((
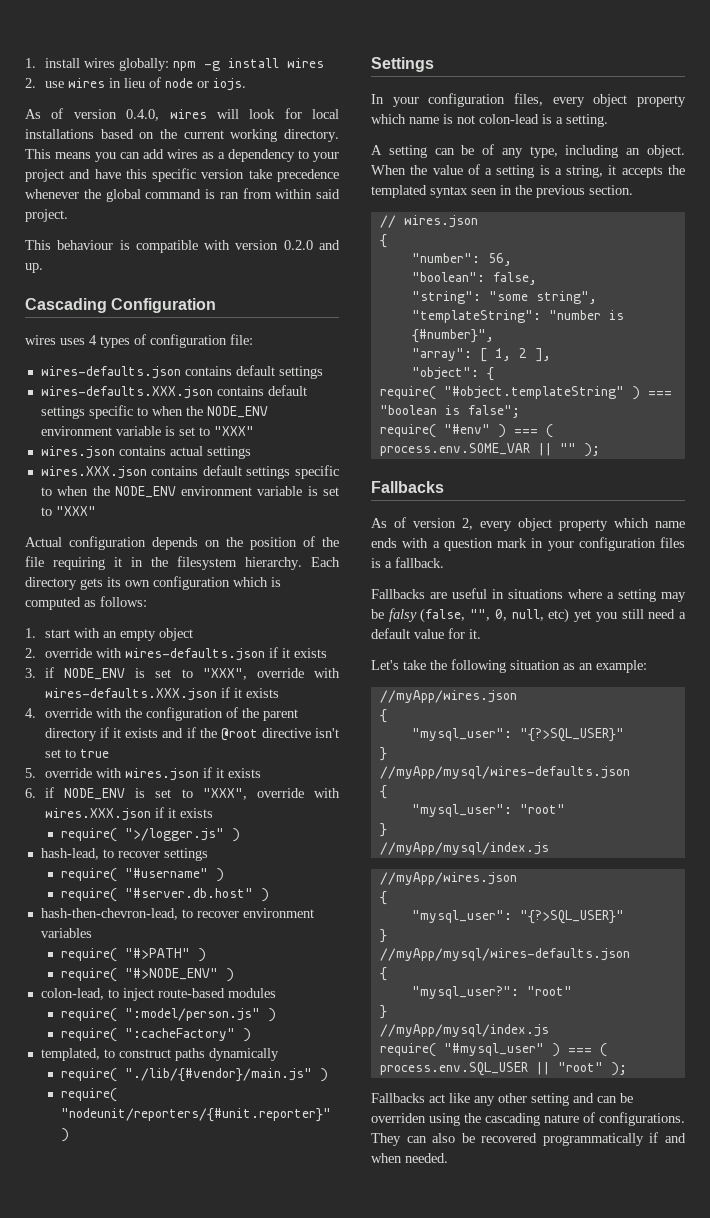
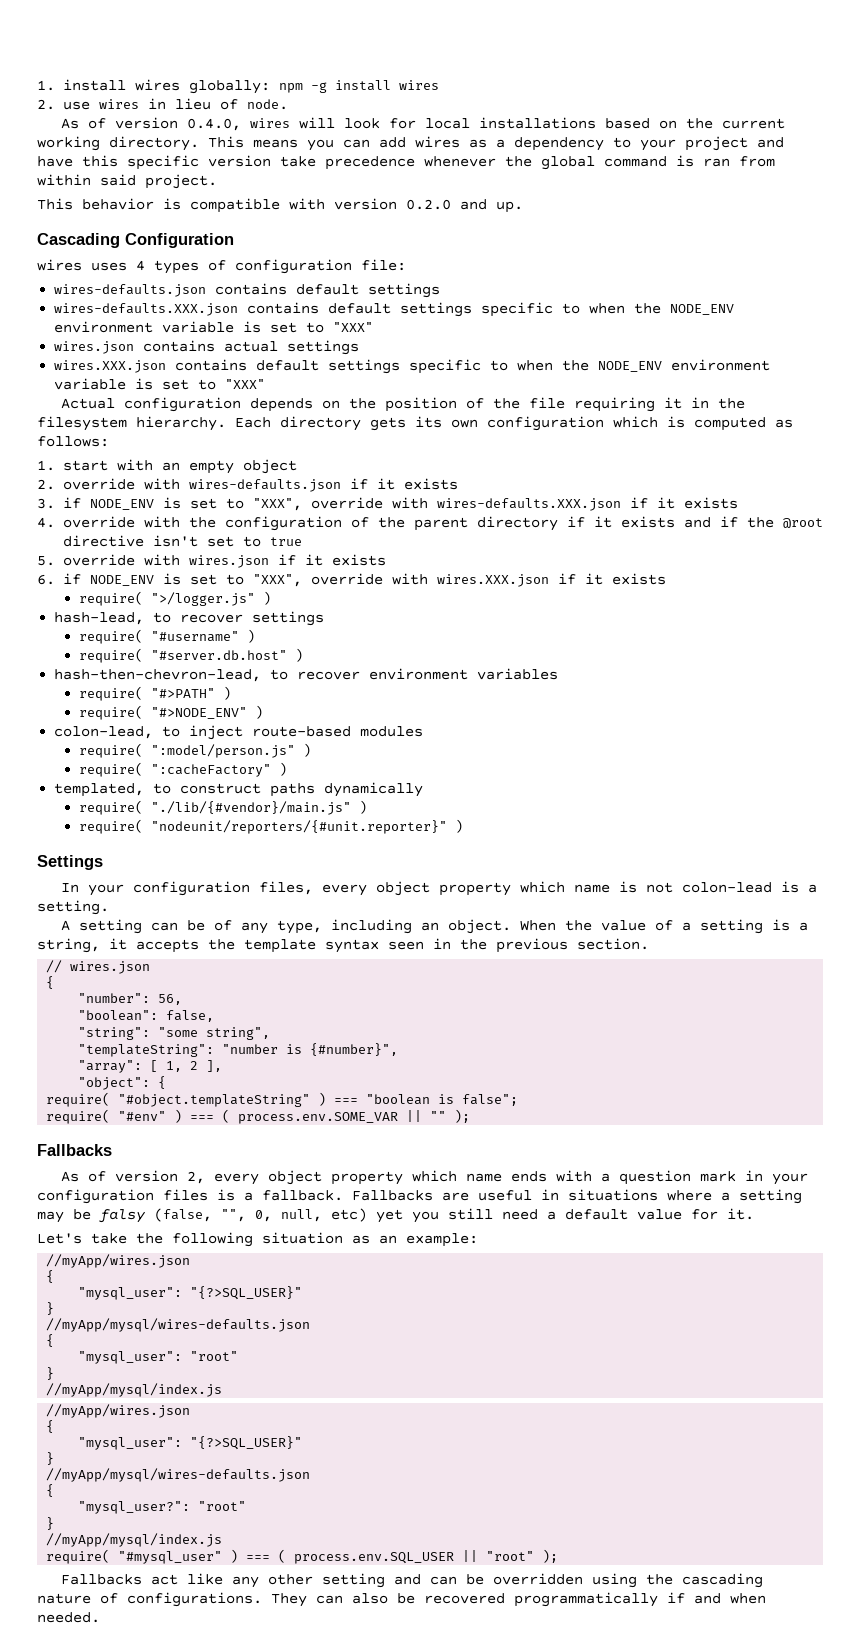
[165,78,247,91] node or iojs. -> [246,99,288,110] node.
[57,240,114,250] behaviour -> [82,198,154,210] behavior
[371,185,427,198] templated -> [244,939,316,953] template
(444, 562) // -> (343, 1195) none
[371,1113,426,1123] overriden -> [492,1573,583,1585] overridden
))
● PROBLEM TO WORK ON: Output, and output only, the lines from the one containing "(444, 562) // -> (343, 1195) none" through the last line of the data above.

● TASK RESPONSE:
(444, 562) // -> (343, 1195) none
[371,1113,426,1123] overriden -> [492,1573,583,1585] overridden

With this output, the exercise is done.